Socialist Mayor Anne Hidalgo announced plans late on Monday for a study into the feasibility of free city-wide transport, and told French daily Les Echos she wanted to debate the issue ahead of municipal elections in 2020.

Hidalgo said all the world’s big cities were trying to develop clean mobility and boost air quality by reducing the number of cars on the roads, a goal that requires making public transport more attractive.

“To improve public transport we should not only make it more extensive, more regular and more comfortable, we must also rethink the fares system,” she said in a statement.

But conservative politician Valerie Pecresse, head of the Ile-de-France region around Paris and president of the area’s transport authority IDFM, rejected Hidalgo’s proposal, saying if travelers did not pay, taxpayers would have to do so.

“Today, our priority is to modernize transport. Ticket sales bring in three billion euros ($3.7 billion) a year ... we need that money,” Pecresse told Radio Classique.

Pecresse, who might challenge Hidalgo in the 2020 mayoral vote, said it would be unfair to make transport free for Parisians but not for people living in the suburbs.

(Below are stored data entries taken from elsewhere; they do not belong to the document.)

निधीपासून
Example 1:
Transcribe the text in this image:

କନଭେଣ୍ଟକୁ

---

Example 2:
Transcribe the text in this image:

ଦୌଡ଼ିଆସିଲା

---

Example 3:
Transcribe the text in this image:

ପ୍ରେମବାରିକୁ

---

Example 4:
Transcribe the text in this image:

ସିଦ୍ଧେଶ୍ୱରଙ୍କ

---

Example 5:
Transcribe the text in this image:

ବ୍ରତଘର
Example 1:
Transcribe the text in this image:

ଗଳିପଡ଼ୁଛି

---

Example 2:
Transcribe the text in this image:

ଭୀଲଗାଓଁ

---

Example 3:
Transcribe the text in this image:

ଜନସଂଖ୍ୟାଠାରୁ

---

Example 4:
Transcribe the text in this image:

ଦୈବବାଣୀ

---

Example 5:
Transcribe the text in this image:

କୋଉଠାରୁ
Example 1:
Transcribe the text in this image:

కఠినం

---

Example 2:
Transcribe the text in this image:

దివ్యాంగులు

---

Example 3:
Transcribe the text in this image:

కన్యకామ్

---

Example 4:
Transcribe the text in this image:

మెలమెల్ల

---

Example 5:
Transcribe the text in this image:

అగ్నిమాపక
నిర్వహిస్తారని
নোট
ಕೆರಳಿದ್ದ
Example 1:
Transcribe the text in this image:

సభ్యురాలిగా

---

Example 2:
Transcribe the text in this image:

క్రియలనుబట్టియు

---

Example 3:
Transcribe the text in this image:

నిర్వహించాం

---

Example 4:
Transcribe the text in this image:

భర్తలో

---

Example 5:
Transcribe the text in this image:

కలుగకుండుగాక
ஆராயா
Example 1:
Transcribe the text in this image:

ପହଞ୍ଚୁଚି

Hidalgo did not spell out whether her proposal would cover just the 2.2 million residents of Paris or all 12 million living in the city and Ile-de-France region.

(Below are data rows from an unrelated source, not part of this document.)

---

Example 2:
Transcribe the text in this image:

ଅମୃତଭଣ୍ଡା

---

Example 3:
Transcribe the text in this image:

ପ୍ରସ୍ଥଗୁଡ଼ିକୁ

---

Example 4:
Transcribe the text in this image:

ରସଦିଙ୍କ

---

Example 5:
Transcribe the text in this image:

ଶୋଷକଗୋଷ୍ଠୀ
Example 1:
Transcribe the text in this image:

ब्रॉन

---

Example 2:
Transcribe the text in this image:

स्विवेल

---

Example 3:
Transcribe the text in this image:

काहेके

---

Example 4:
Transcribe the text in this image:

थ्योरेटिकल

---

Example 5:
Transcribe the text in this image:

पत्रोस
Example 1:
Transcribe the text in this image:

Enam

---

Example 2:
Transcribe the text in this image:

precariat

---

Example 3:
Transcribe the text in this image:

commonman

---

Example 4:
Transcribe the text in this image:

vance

Read also: Five not-so-touristy artsy spots to discover in Paris

A 2015 study by Eurostat, the EU’s statistics agency, showed Paris already has one of the highest levels of public transport use in Europe, with more than 60 percent of people using the metro, buses and train system. At the same time, a little over 25 percent of people said they use their car to commute.

IDFM has a 10 billion euro ($12.3 billion) annual operating budget, of which a little less than a third comes from passenger fares and the rest mainly from taxes including 42 percent from a transport levy paid by all firms employing more than nine staff.

Several smaller French cities already provide free buses.

Hidalgo referred to German plans for free public transport and said some European cities already have it, notably Estonia’s capital Tallinn.

The German government is considering plans to make public transport free in cities suffering from air quality problems. It wants to test the measure in five cities including Bonn and Essen.

Hidalgo has pushed through a series of measures to cut urban pollution, including turning highways along the Seine river into public parks and building more bike lanes. By 2020, Paris plans to ban all petrol and diesel-fueled cars from the city center.

In recent years, Paris has imposed license plate-based driving restrictions to take up to half of the cars off the roads when pollution is at peak levels.

Early last year it also launched a vignette system requiring all cars to have a color-coded sticker indicating their age and pollution level so it can impose more selective driving bans.